Kesimpulan Utama Buku
Peradilan Agama di Indonesia mengalami fluktuasi tergantung konteks sosial-politik: kuat di masa kesultanan, dibatasi di masa kolonial, lalu diperkuat kembali setelah merdeka. Perkembangan terakhir menunjukkan penguatan kelembagaan dan kewenangan yang signifikan, selaras dengan mayoritas masyarakat Muslim. Meski begitu, masih ada tantangan berupa konflik sosial, keterbatasan sumber daya, dan tuntutan keadilan modern.
Kelebihan Buku
- Kaya referensi sejarah: Menyajikan perjalanan panjang peradilan agama dari masa awal Islam di Nusantara hingga masa reformasi.

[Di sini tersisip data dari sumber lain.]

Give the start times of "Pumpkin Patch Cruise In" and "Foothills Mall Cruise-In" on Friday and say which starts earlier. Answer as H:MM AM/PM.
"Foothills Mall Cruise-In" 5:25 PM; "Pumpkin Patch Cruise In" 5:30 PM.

- Pendekatan ilmiah: Analisis menggunakan teori sosial dan ketatanegaraan membuat buku ini lebih dari sekadar narasi sejarah.
- Bahasa relatif mudah: Meski akademis, cukup bisa diikuti oleh mahasiswa maupun pembaca umum.
- Relevansi: Pembahasan tentang ekonomi syariah menjadikan buku ini sangat relevan dengan kondisi hukum Islam kontemporer.
Kekurangan Buku
- Masih ada kekurangan teknis dalam penyajian, baik dari segi sistematika maupun detail data historis.
- Aspek praktik hukum modern kurang mendalam dibanding ulasan sejarahnya.
- Gaya bahasa akademis cukup padat sehingga bisa terasa berat bagi pembaca awam.
Secara keseluruhan, buku ini sangat layak dibaca sebagai referensi untuk memahami dinamika peradilan agama di Indonesia. Bagi mahasiswa hukum, sejarah, maupun praktisi, karya ini memberikan dasar pengetahuan yang kuat mengenai hubungan antara hukum Islam, masyarakat, dan negara.